In Genesis   7:23  all the  יקום YiQOOM,   everything standing or created was leveled or מח MahK[H]  – see  MOUCHOIR. (The Herbrew Bible again provides us with reverse antonyms; our guttural-nasal root of raising up and the nasal-guttural root above of  leveling snd wiping out.  JPS renders that phrase from Genesis 7:23 as: “All existence on Earth was blotted out.   The K-M MAKING explains why the Quechua (Inca) Creator is camac.

A second nasal-guttural antonym involves monetary lowering  and wiping out (see     מוך   MOOKH at  MEEK)

More like-sounding high and low antonyms at ACME.

To cover the AHD’s “fit together” etymology, there are   S-G   ← גם GaM, also with ,  and    עם   GHeeM  together, with.  See COMMON.

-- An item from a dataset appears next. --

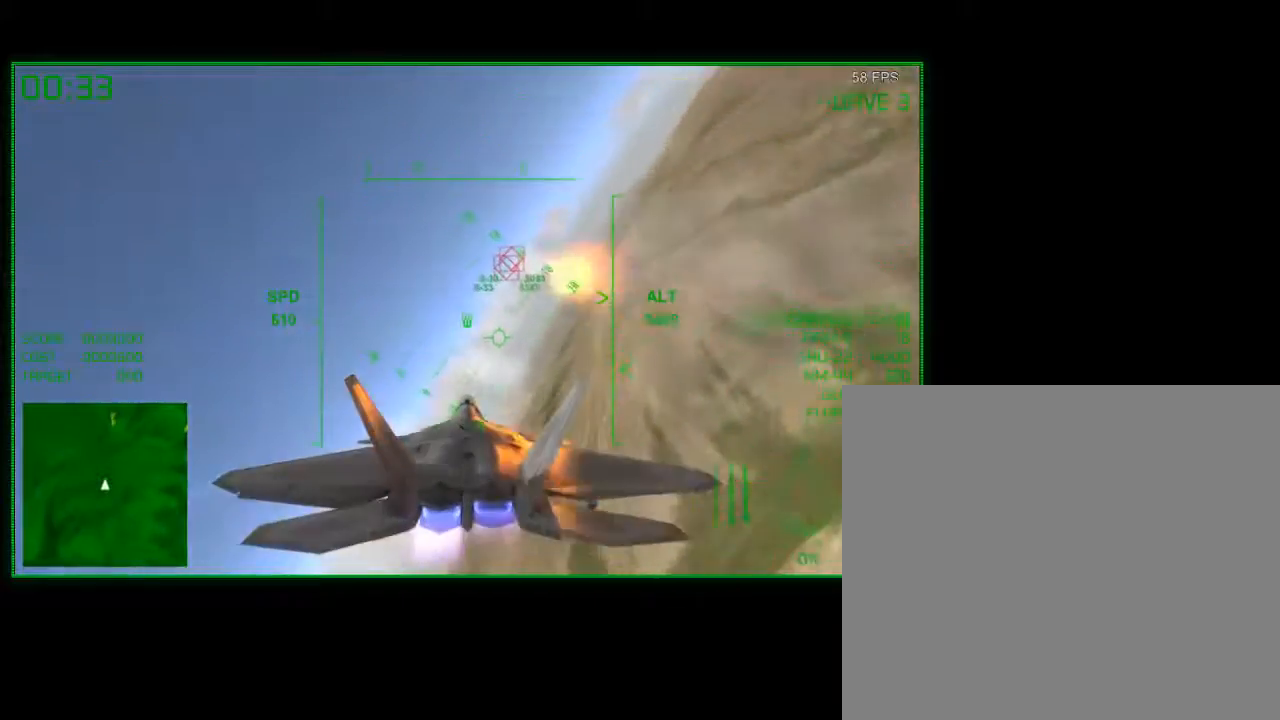
{"buttons": [], "left_stick": "center", "right_stick": "center", "events": [[33, "left_stick", "down-left"], [300, "left_stick", "center"]]}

The alleged cognates of MAKE are  AMASS (see MASS), AMONG, MACERATE, MAGMA, MASON, MASS (see MASS)            `, MATCH, MINGLE and MONGREL                 

Some global MAKE words:

 Only Dutch maken and Yiddish machen  join German as a form of MAKE from a reversal of Koof-Mem.  German m achen   (make, produce, manufacture) supports our present use of MAKE, rather than “putting together.”

 Most of the Romance languages are an F-R form of פעל Po ’[A]hL or Fa’GHahL (to do, make – see “FACULT Y ”): French faire, Italian fare, Portuguese fazer

(S-L) and Rumanian face. When Spanish is not like the Latinate languages, it often follows the Arabic.  Arabic yasnaa (nasalized),  Japanese sakuhin (manufacture—M213, S-G) and Spanish  hacer (to make) are from  עשה   GHaSaH (to make, produce, do --  Genesis 8:7 ).  Webster’s would have HACIENDA (factory, plantation)  from Latin facere, to do (from Pey-Ayin-Lamed above), but it should be from hacer.  Chinese making is zao.  The  given etymology of MAKE suggested a fashion background for fashioning. ארג   ARahG  ( to weave – I Samuel 17:7 -- reversed here to G-R) is a fine source for the words meaning “to make”  in Danish (gore), Norwegian  (gjore) and Swedish (gora).